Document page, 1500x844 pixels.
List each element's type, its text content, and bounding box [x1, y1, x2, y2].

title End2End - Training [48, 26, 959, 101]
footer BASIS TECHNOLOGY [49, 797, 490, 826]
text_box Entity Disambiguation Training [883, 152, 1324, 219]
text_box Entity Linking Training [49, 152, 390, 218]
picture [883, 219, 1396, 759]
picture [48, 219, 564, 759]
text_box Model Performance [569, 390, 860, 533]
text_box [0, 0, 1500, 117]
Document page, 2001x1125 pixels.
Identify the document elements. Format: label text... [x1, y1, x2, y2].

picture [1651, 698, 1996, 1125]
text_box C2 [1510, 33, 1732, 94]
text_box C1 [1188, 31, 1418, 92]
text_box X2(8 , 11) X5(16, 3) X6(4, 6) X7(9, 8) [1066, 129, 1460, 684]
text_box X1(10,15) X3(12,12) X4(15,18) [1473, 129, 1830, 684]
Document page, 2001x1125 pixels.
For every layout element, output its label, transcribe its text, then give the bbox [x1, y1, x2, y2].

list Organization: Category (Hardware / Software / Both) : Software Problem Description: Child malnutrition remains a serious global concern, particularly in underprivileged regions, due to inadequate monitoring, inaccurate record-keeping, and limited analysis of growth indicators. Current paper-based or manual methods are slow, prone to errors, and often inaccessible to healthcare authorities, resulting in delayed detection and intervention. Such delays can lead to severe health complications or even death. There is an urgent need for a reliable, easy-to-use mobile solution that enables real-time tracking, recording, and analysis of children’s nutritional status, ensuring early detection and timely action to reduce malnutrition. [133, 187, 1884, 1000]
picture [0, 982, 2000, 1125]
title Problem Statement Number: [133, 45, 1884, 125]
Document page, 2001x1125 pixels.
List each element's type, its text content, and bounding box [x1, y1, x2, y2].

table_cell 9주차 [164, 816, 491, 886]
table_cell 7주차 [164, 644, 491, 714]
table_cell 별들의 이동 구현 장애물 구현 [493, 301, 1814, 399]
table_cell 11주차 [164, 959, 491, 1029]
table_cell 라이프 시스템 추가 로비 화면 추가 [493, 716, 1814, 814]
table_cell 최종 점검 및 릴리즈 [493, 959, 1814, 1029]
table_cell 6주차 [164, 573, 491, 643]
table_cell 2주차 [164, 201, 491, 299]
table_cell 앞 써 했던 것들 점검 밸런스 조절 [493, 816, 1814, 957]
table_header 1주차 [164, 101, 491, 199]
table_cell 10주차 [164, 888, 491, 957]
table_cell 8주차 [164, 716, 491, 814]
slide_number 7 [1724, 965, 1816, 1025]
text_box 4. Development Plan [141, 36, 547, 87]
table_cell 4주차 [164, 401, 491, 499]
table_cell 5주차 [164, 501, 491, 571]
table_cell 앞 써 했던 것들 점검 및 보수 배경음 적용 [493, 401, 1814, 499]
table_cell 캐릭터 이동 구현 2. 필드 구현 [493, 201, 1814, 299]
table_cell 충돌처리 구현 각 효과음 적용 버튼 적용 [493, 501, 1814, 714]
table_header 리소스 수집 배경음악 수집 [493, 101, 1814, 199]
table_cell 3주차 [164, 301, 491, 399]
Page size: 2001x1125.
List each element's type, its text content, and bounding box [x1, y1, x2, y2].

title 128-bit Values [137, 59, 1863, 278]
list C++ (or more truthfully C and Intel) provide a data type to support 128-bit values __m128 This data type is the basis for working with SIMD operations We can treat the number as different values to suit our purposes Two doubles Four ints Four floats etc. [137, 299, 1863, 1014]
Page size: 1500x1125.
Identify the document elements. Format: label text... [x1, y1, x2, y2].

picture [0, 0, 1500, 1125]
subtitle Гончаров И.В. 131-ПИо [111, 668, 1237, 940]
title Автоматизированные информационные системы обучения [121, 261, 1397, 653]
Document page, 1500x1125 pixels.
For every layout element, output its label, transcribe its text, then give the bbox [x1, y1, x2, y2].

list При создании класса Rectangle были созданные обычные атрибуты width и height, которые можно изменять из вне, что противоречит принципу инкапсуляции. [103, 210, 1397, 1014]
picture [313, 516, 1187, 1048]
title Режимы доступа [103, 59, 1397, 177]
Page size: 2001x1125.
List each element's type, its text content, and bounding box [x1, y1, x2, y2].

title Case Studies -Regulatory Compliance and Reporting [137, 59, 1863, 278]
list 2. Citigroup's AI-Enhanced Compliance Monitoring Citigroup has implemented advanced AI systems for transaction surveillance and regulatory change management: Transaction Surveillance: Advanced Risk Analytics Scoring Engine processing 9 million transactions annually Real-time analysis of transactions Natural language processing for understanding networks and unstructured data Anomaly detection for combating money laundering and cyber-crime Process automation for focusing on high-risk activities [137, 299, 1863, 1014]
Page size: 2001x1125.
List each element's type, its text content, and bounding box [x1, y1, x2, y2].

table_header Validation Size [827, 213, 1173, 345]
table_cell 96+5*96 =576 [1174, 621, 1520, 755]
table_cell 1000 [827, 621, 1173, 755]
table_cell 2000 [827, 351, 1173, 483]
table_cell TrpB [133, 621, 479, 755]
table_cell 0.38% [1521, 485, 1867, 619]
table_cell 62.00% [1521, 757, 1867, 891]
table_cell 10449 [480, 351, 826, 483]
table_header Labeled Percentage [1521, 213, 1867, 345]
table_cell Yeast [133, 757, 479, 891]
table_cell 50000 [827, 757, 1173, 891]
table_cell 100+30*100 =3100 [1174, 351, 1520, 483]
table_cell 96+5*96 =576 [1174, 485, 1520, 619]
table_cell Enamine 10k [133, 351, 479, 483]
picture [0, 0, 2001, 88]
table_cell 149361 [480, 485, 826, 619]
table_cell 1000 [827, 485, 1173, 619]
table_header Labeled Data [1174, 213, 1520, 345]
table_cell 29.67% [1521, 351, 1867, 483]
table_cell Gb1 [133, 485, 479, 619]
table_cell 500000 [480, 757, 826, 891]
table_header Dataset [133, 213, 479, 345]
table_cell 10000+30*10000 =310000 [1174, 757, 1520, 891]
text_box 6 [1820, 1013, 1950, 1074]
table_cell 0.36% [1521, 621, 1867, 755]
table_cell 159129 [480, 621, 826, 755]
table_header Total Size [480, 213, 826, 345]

**Task description:**
Copy every entry above word for word.

**Response:**
Document page, 1500x844 pixels.
List each element's type, its text content, and bounding box [x1, y1, x2, y2].

title End2End - Training [48, 26, 959, 101]
footer BASIS TECHNOLOGY [49, 797, 490, 826]
text_box Entity Disambiguation Training [883, 152, 1324, 219]
text_box Entity Linking Training [49, 152, 390, 218]
picture [883, 219, 1396, 759]
picture [48, 219, 564, 759]
text_box Model Performance [569, 390, 860, 533]
text_box [0, 0, 1500, 117]
Document page, 2001x1125 pixels.
Identify the document elements. Format: label text... [x1, y1, x2, y2].

picture [1651, 698, 1996, 1125]
text_box C2 [1510, 33, 1732, 94]
text_box C1 [1188, 31, 1418, 92]
text_box X2(8 , 11) X5(16, 3) X6(4, 6) X7(9, 8) [1066, 129, 1460, 684]
text_box X1(10,15) X3(12,12) X4(15,18) [1473, 129, 1830, 684]
Document page, 2001x1125 pixels.
For every layout element, output its label, transcribe its text, then give the bbox [x1, y1, x2, y2].

list Organization: Category (Hardware / Software / Both) : Software Problem Description: Child malnutrition remains a serious global concern, particularly in underprivileged regions, due to inadequate monitoring, inaccurate record-keeping, and limited analysis of growth indicators. Current paper-based or manual methods are slow, prone to errors, and often inaccessible to healthcare authorities, resulting in delayed detection and intervention. Such delays can lead to severe health complications or even death. There is an urgent need for a reliable, easy-to-use mobile solution that enables real-time tracking, recording, and analysis of children’s nutritional status, ensuring early detection and timely action to reduce malnutrition. [133, 187, 1884, 1000]
picture [0, 982, 2000, 1125]
title Problem Statement Number: [133, 45, 1884, 125]
Document page, 2001x1125 pixels.
List each element's type, its text content, and bounding box [x1, y1, x2, y2].

table_cell 9주차 [164, 816, 491, 886]
table_cell 7주차 [164, 644, 491, 714]
table_cell 별들의 이동 구현 장애물 구현 [493, 301, 1814, 399]
table_cell 11주차 [164, 959, 491, 1029]
table_cell 라이프 시스템 추가 로비 화면 추가 [493, 716, 1814, 814]
table_cell 최종 점검 및 릴리즈 [493, 959, 1814, 1029]
table_cell 6주차 [164, 573, 491, 643]
table_cell 2주차 [164, 201, 491, 299]
table_cell 앞 써 했던 것들 점검 밸런스 조절 [493, 816, 1814, 957]
table_header 1주차 [164, 101, 491, 199]
table_cell 10주차 [164, 888, 491, 957]
table_cell 8주차 [164, 716, 491, 814]
slide_number 7 [1724, 965, 1816, 1025]
text_box 4. Development Plan [141, 36, 547, 87]
table_cell 4주차 [164, 401, 491, 499]
table_cell 5주차 [164, 501, 491, 571]
table_cell 앞 써 했던 것들 점검 및 보수 배경음 적용 [493, 401, 1814, 499]
table_cell 캐릭터 이동 구현 2. 필드 구현 [493, 201, 1814, 299]
table_cell 충돌처리 구현 각 효과음 적용 버튼 적용 [493, 501, 1814, 714]
table_header 리소스 수집 배경음악 수집 [493, 101, 1814, 199]
table_cell 3주차 [164, 301, 491, 399]
Page size: 2001x1125.
List each element's type, its text content, and bounding box [x1, y1, x2, y2].

title 128-bit Values [137, 59, 1863, 278]
list C++ (or more truthfully C and Intel) provide a data type to support 128-bit values __m128 This data type is the basis for working with SIMD operations We can treat the number as different values to suit our purposes Two doubles Four ints Four floats etc. [137, 299, 1863, 1014]
Page size: 1500x1125.
Identify the document elements. Format: label text... [x1, y1, x2, y2].

picture [0, 0, 1500, 1125]
subtitle Гончаров И.В. 131-ПИо [111, 668, 1237, 940]
title Автоматизированные информационные системы обучения [121, 261, 1397, 653]
Document page, 1500x1125 pixels.
For every layout element, output its label, transcribe its text, then give the bbox [x1, y1, x2, y2].

list При создании класса Rectangle были созданные обычные атрибуты width и height, которые можно изменять из вне, что противоречит принципу инкапсуляции. [103, 210, 1397, 1014]
picture [313, 516, 1187, 1048]
title Режимы доступа [103, 59, 1397, 177]
Page size: 2001x1125.
List each element's type, its text content, and bounding box [x1, y1, x2, y2].

title Case Studies -Regulatory Compliance and Reporting [137, 59, 1863, 278]
list 2. Citigroup's AI-Enhanced Compliance Monitoring Citigroup has implemented advanced AI systems for transaction surveillance and regulatory change management: Transaction Surveillance: Advanced Risk Analytics Scoring Engine processing 9 million transactions annually Real-time analysis of transactions Natural language processing for understanding networks and unstructured data Anomaly detection for combating money laundering and cyber-crime Process automation for focusing on high-risk activities [137, 299, 1863, 1014]
Page size: 2001x1125.
List each element's type, its text content, and bounding box [x1, y1, x2, y2].

table_header Validation Size [827, 213, 1173, 345]
table_cell 96+5*96 =576 [1174, 621, 1520, 755]
table_cell 1000 [827, 621, 1173, 755]
table_cell 2000 [827, 351, 1173, 483]
table_cell TrpB [133, 621, 479, 755]
table_cell 0.38% [1521, 485, 1867, 619]
table_cell 62.00% [1521, 757, 1867, 891]
table_cell 10449 [480, 351, 826, 483]
table_header Labeled Percentage [1521, 213, 1867, 345]
table_cell Yeast [133, 757, 479, 891]
table_cell 50000 [827, 757, 1173, 891]
table_cell 100+30*100 =3100 [1174, 351, 1520, 483]
table_cell 96+5*96 =576 [1174, 485, 1520, 619]
table_cell Enamine 10k [133, 351, 479, 483]
picture [0, 0, 2001, 88]
table_cell 149361 [480, 485, 826, 619]
table_cell 1000 [827, 485, 1173, 619]
table_header Labeled Data [1174, 213, 1520, 345]
table_cell 29.67% [1521, 351, 1867, 483]
table_cell Gb1 [133, 485, 479, 619]
table_cell 500000 [480, 757, 826, 891]
table_header Dataset [133, 213, 479, 345]
table_cell 10000+30*10000 =310000 [1174, 757, 1520, 891]
text_box 6 [1820, 1013, 1950, 1074]
table_cell 0.36% [1521, 621, 1867, 755]
table_cell 159129 [480, 621, 826, 755]
table_header Total Size [480, 213, 826, 345]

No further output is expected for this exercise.